В ту ночь рассвет уже приближался, но Мария так и не показалась в окне. Ее отец каким-то образом узнал о банкротстве Диккенса-старшего. Чарлз не получил ответа на свое последнее письмо: «Я так долго был подвержен страданиям, так долго привык жить в несчастье, что мои нынешние переживания лишь их жалкое подобие. Нет на свете женщины, от которой зависело бы мое существование больше, чем от вас, ведь даже дышу я лишь благодаря вам». Получив отказ, он испытал унижение, сравнимое лишь с тем, когда прохожие могли наблюдать за ним во время работы на фабрике. С тех поры Диккенс станет подавлять свою натуру и держать интимные переживания глубоко в себе. Вновь быть отвергнутым женщиной, будучи теперь публичным человеком, — такая перспектива казалась ему невыносимой, была сродни страху оказаться в нищете. Поэтому он добросовестно пытался «вписаться» в мораль и нравы общества викторианской Англии, с ее культом семейных ценностей и домашнего очага.

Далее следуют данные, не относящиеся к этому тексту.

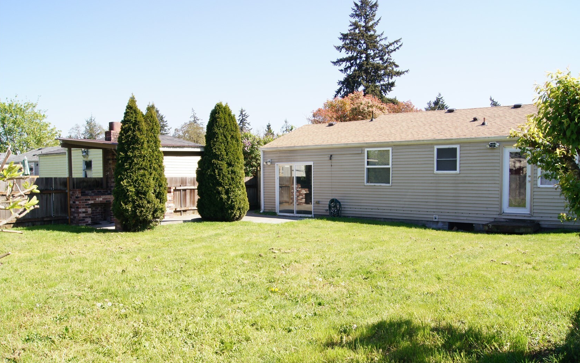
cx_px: 294
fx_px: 443
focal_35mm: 28
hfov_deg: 66.5
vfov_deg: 44.5
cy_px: 191
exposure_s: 1/80
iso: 100
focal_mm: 18
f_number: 14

Кэтрин Диккенс — жена писателя
Кэтрин Хогарт, красивая черноволосая девушка с яркими голубыми глазами, была старшей дочерью приятеля Диккенса, журналиста Джорджа Хогарта, друга сэра Вальтера Скотта. Кэтрин с Чарлзом были помолвлены год, и за это время он убедил себя, что дружная семья Хогартов в меру буржуазная, добропорядочная, наделенная вкусом к жизни и искусству. А воображение уже нарисовало счастливый и правильный брак с Кэтрин: они будут поддерживать один другого морально и эмоционально, а их любовь станет соседствовать с дружбой. Где-то в глубине души Чарлз всегда завидовал семейной идиллии своих легкомысленных и непутевых родителей, которую на протяжении 40 лет не удалось нарушить никаким жизненным обстоятельствам.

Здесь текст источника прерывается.